===== Extracted information =====

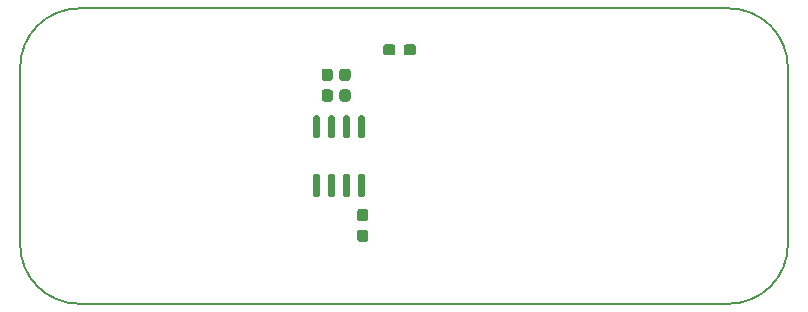
<source format=gbr>
%TF.GenerationSoftware,KiCad,Pcbnew,(5.1.6)-1*%
%TF.CreationDate,2021-04-13T16:40:33+02:00*%
%TF.ProjectId,11_Joystick,31315f4a-6f79-4737-9469-636b2e6b6963,rev?*%
%TF.SameCoordinates,Original*%
%TF.FileFunction,Paste,Top*%
%TF.FilePolarity,Positive*%
%FSLAX46Y46*%
G04 Gerber Fmt 4.6, Leading zero omitted, Abs format (unit mm)*
G04 Created by KiCad (PCBNEW (5.1.6)-1) date 2021-04-13 16:40:33*
%MOMM*%
%LPD*%
G01*
G04 APERTURE LIST*
%TA.AperFunction,Profile*%
%ADD10C,0.150000*%
%TD*%
G04 APERTURE END LIST*
D10*
X140000000Y-130000000D02*
X195000000Y-130000000D01*
X195000000Y-130000000D02*
G75*
G02*
X200000000Y-135000000I0J-5000000D01*
G01*
X200000000Y-150000000D02*
G75*
G02*
X195000000Y-155000000I-5000000J0D01*
G01*
X140000000Y-155000000D02*
G75*
G02*
X135000000Y-150000000I0J5000000D01*
G01*
X135000000Y-135000000D02*
G75*
G02*
X140000000Y-130000000I5000000J0D01*
G01*
X135000000Y-150000000D02*
X135000000Y-135000000D01*
X195000000Y-155000000D02*
X140000000Y-155000000D01*
X200000000Y-135000000D02*
X200000000Y-150000000D01*
%TO.C,C1*%
G36*
G01*
X161237500Y-137900000D02*
X160762500Y-137900000D01*
G75*
G02*
X160525000Y-137662500I0J237500D01*
G01*
X160525000Y-137087500D01*
G75*
G02*
X160762500Y-136850000I237500J0D01*
G01*
X161237500Y-136850000D01*
G75*
G02*
X161475000Y-137087500I0J-237500D01*
G01*
X161475000Y-137662500D01*
G75*
G02*
X161237500Y-137900000I-237500J0D01*
G01*
G37*
G36*
G01*
X161237500Y-136150000D02*
X160762500Y-136150000D01*
G75*
G02*
X160525000Y-135912500I0J237500D01*
G01*
X160525000Y-135337500D01*
G75*
G02*
X160762500Y-135100000I237500J0D01*
G01*
X161237500Y-135100000D01*
G75*
G02*
X161475000Y-135337500I0J-237500D01*
G01*
X161475000Y-135912500D01*
G75*
G02*
X161237500Y-136150000I-237500J0D01*
G01*
G37*
%TD*%
%TO.C,R1*%
G36*
G01*
X162262500Y-135100000D02*
X162737500Y-135100000D01*
G75*
G02*
X162975000Y-135337500I0J-237500D01*
G01*
X162975000Y-135912500D01*
G75*
G02*
X162737500Y-136150000I-237500J0D01*
G01*
X162262500Y-136150000D01*
G75*
G02*
X162025000Y-135912500I0J237500D01*
G01*
X162025000Y-135337500D01*
G75*
G02*
X162262500Y-135100000I237500J0D01*
G01*
G37*
G36*
G01*
X162262500Y-136850000D02*
X162737500Y-136850000D01*
G75*
G02*
X162975000Y-137087500I0J-237500D01*
G01*
X162975000Y-137662500D01*
G75*
G02*
X162737500Y-137900000I-237500J0D01*
G01*
X162262500Y-137900000D01*
G75*
G02*
X162025000Y-137662500I0J237500D01*
G01*
X162025000Y-137087500D01*
G75*
G02*
X162262500Y-136850000I237500J0D01*
G01*
G37*
%TD*%
%TO.C,R2*%
G36*
G01*
X165725000Y-133737500D02*
X165725000Y-133262500D01*
G75*
G02*
X165962500Y-133025000I237500J0D01*
G01*
X166537500Y-133025000D01*
G75*
G02*
X166775000Y-133262500I0J-237500D01*
G01*
X166775000Y-133737500D01*
G75*
G02*
X166537500Y-133975000I-237500J0D01*
G01*
X165962500Y-133975000D01*
G75*
G02*
X165725000Y-133737500I0J237500D01*
G01*
G37*
G36*
G01*
X167475000Y-133737500D02*
X167475000Y-133262500D01*
G75*
G02*
X167712500Y-133025000I237500J0D01*
G01*
X168287500Y-133025000D01*
G75*
G02*
X168525000Y-133262500I0J-237500D01*
G01*
X168525000Y-133737500D01*
G75*
G02*
X168287500Y-133975000I-237500J0D01*
G01*
X167712500Y-133975000D01*
G75*
G02*
X167475000Y-133737500I0J237500D01*
G01*
G37*
%TD*%
%TO.C,R3*%
G36*
G01*
X164237500Y-148025000D02*
X163762500Y-148025000D01*
G75*
G02*
X163525000Y-147787500I0J237500D01*
G01*
X163525000Y-147212500D01*
G75*
G02*
X163762500Y-146975000I237500J0D01*
G01*
X164237500Y-146975000D01*
G75*
G02*
X164475000Y-147212500I0J-237500D01*
G01*
X164475000Y-147787500D01*
G75*
G02*
X164237500Y-148025000I-237500J0D01*
G01*
G37*
G36*
G01*
X164237500Y-149775000D02*
X163762500Y-149775000D01*
G75*
G02*
X163525000Y-149537500I0J237500D01*
G01*
X163525000Y-148962500D01*
G75*
G02*
X163762500Y-148725000I237500J0D01*
G01*
X164237500Y-148725000D01*
G75*
G02*
X164475000Y-148962500I0J-237500D01*
G01*
X164475000Y-149537500D01*
G75*
G02*
X164237500Y-149775000I-237500J0D01*
G01*
G37*
%TD*%
%TO.C,U1*%
G36*
G01*
X163755000Y-139050000D02*
X164055000Y-139050000D01*
G75*
G02*
X164205000Y-139200000I0J-150000D01*
G01*
X164205000Y-140850000D01*
G75*
G02*
X164055000Y-141000000I-150000J0D01*
G01*
X163755000Y-141000000D01*
G75*
G02*
X163605000Y-140850000I0J150000D01*
G01*
X163605000Y-139200000D01*
G75*
G02*
X163755000Y-139050000I150000J0D01*
G01*
G37*
G36*
G01*
X162485000Y-139050000D02*
X162785000Y-139050000D01*
G75*
G02*
X162935000Y-139200000I0J-150000D01*
G01*
X162935000Y-140850000D01*
G75*
G02*
X162785000Y-141000000I-150000J0D01*
G01*
X162485000Y-141000000D01*
G75*
G02*
X162335000Y-140850000I0J150000D01*
G01*
X162335000Y-139200000D01*
G75*
G02*
X162485000Y-139050000I150000J0D01*
G01*
G37*
G36*
G01*
X161215000Y-139050000D02*
X161515000Y-139050000D01*
G75*
G02*
X161665000Y-139200000I0J-150000D01*
G01*
X161665000Y-140850000D01*
G75*
G02*
X161515000Y-141000000I-150000J0D01*
G01*
X161215000Y-141000000D01*
G75*
G02*
X161065000Y-140850000I0J150000D01*
G01*
X161065000Y-139200000D01*
G75*
G02*
X161215000Y-139050000I150000J0D01*
G01*
G37*
G36*
G01*
X159945000Y-139050000D02*
X160245000Y-139050000D01*
G75*
G02*
X160395000Y-139200000I0J-150000D01*
G01*
X160395000Y-140850000D01*
G75*
G02*
X160245000Y-141000000I-150000J0D01*
G01*
X159945000Y-141000000D01*
G75*
G02*
X159795000Y-140850000I0J150000D01*
G01*
X159795000Y-139200000D01*
G75*
G02*
X159945000Y-139050000I150000J0D01*
G01*
G37*
G36*
G01*
X159945000Y-144000000D02*
X160245000Y-144000000D01*
G75*
G02*
X160395000Y-144150000I0J-150000D01*
G01*
X160395000Y-145800000D01*
G75*
G02*
X160245000Y-145950000I-150000J0D01*
G01*
X159945000Y-145950000D01*
G75*
G02*
X159795000Y-145800000I0J150000D01*
G01*
X159795000Y-144150000D01*
G75*
G02*
X159945000Y-144000000I150000J0D01*
G01*
G37*
G36*
G01*
X161215000Y-144000000D02*
X161515000Y-144000000D01*
G75*
G02*
X161665000Y-144150000I0J-150000D01*
G01*
X161665000Y-145800000D01*
G75*
G02*
X161515000Y-145950000I-150000J0D01*
G01*
X161215000Y-145950000D01*
G75*
G02*
X161065000Y-145800000I0J150000D01*
G01*
X161065000Y-144150000D01*
G75*
G02*
X161215000Y-144000000I150000J0D01*
G01*
G37*
G36*
G01*
X162485000Y-144000000D02*
X162785000Y-144000000D01*
G75*
G02*
X162935000Y-144150000I0J-150000D01*
G01*
X162935000Y-145800000D01*
G75*
G02*
X162785000Y-145950000I-150000J0D01*
G01*
X162485000Y-145950000D01*
G75*
G02*
X162335000Y-145800000I0J150000D01*
G01*
X162335000Y-144150000D01*
G75*
G02*
X162485000Y-144000000I150000J0D01*
G01*
G37*
G36*
G01*
X163755000Y-144000000D02*
X164055000Y-144000000D01*
G75*
G02*
X164205000Y-144150000I0J-150000D01*
G01*
X164205000Y-145800000D01*
G75*
G02*
X164055000Y-145950000I-150000J0D01*
G01*
X163755000Y-145950000D01*
G75*
G02*
X163605000Y-145800000I0J150000D01*
G01*
X163605000Y-144150000D01*
G75*
G02*
X163755000Y-144000000I150000J0D01*
G01*
G37*
%TD*%
M02*

</source>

=====

Nothing should appear in the answer except the lines from the first line of the data through the line holding "X200000000Y-150000000D01*", exactly as written, with pictures left out.

(Reply):
<source format=gbr>
%TF.GenerationSoftware,KiCad,Pcbnew,(5.1.6)-1*%
%TF.CreationDate,2021-04-13T16:40:33+02:00*%
%TF.ProjectId,11_Joystick,31315f4a-6f79-4737-9469-636b2e6b6963,rev?*%
%TF.SameCoordinates,Original*%
%TF.FileFunction,Paste,Top*%
%TF.FilePolarity,Positive*%
%FSLAX46Y46*%
G04 Gerber Fmt 4.6, Leading zero omitted, Abs format (unit mm)*
G04 Created by KiCad (PCBNEW (5.1.6)-1) date 2021-04-13 16:40:33*
%MOMM*%
%LPD*%
G01*
G04 APERTURE LIST*
%TA.AperFunction,Profile*%
%ADD10C,0.150000*%
%TD*%
G04 APERTURE END LIST*
D10*
X140000000Y-130000000D02*
X195000000Y-130000000D01*
X195000000Y-130000000D02*
G75*
G02*
X200000000Y-135000000I0J-5000000D01*
G01*
X200000000Y-150000000D02*
G75*
G02*
X195000000Y-155000000I-5000000J0D01*
G01*
X140000000Y-155000000D02*
G75*
G02*
X135000000Y-150000000I0J5000000D01*
G01*
X135000000Y-135000000D02*
G75*
G02*
X140000000Y-130000000I5000000J0D01*
G01*
X135000000Y-150000000D02*
X135000000Y-135000000D01*
X195000000Y-155000000D02*
X140000000Y-155000000D01*
X200000000Y-135000000D02*
X200000000Y-150000000D01*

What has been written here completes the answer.